Duplicate every line of the records below, leaving out the pictures.

Stored entries
• • • • • • •

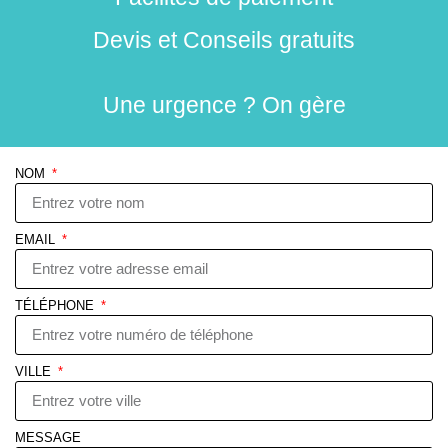
Devis et Conseils gratuits
Une urgence ? On gère
NOM
EMAIL
TÉLÉPHONE
VILLE
MESSAGE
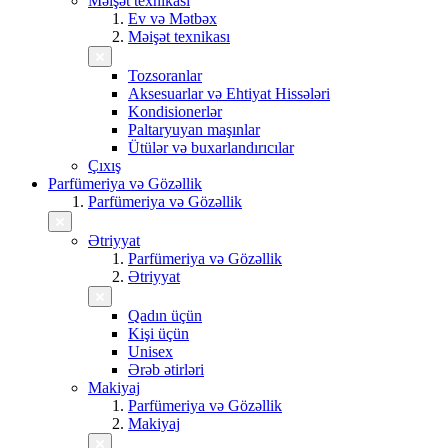
Məişət texnikası
Ev və Mətbəx
Məişət texnikası
Tozsoranlar
Aksesuarlar və Ehtiyat Hissələri
Kondisionerlər
Paltaryuyan maşınlar
Ütülər və buxarlandırıcılar
Çıxış
Parfümeriya və Gözəllik
Parfümeriya və Gözəllik
Ətriyyat
Parfümeriya və Gözəllik
Ətriyyat
Qadın üçün
Kişi üçün
Unisex
Ərəb ətirləri
Makiyaj
Parfümeriya və Gözəllik
Makiyaj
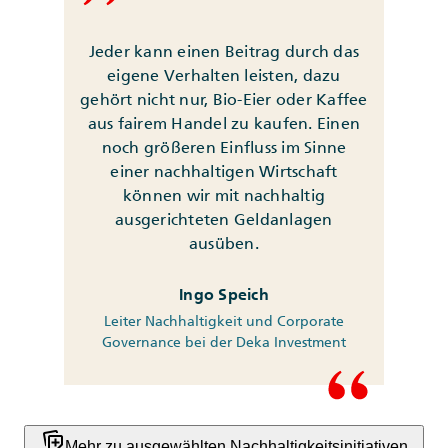
Jeder kann einen Beitrag durch das
eigene Verhalten leisten, dazu
gehört nicht nur, Bio-Eier oder Kaffee
aus fairem Handel zu kaufen. Einen
noch größeren Einfluss im Sinne
einer nachhaltigen Wirtschaft
können wir mit nachhaltig
ausgerichteten Geldanlagen
ausüben.
Ingo Speich
Leiter Nachhaltigkeit und Corporate
Governance bei der Deka Investment
note_stack_add
Mehr zu ausgewählten Nachhaltigkeitsinitiativen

• • • • • • •

* [Solution for this problem]
Devis et Conseils gratuits
Une urgence ? On gère
NOM
EMAIL
TÉLÉPHONE
VILLE
MESSAGE
Məişət texnikası
Ev və Mətbəx
Məişət texnikası
Tozsoranlar
Aksesuarlar və Ehtiyat Hissələri
Kondisionerlər
Paltaryuyan maşınlar
Ütülər və buxarlandırıcılar
Çıxış
Parfümeriya və Gözəllik
Parfümeriya və Gözəllik
Ətriyyat
Parfümeriya və Gözəllik
Ətriyyat
Qadın üçün
Kişi üçün
Unisex
Ərəb ətirləri
Makiyaj
Parfümeriya və Gözəllik
Makiyaj
Jeder kann einen Beitrag durch das
eigene Verhalten leisten, dazu
gehört nicht nur, Bio-Eier oder Kaffee
aus fairem Handel zu kaufen. Einen
noch größeren Einfluss im Sinne
einer nachhaltigen Wirtschaft
können wir mit nachhaltig
ausgerichteten Geldanlagen
ausüben.
Ingo Speich
Leiter Nachhaltigkeit und Corporate
Governance bei der Deka Investment
note_stack_add
Mehr zu ausgewählten Nachhaltigkeitsinitiativen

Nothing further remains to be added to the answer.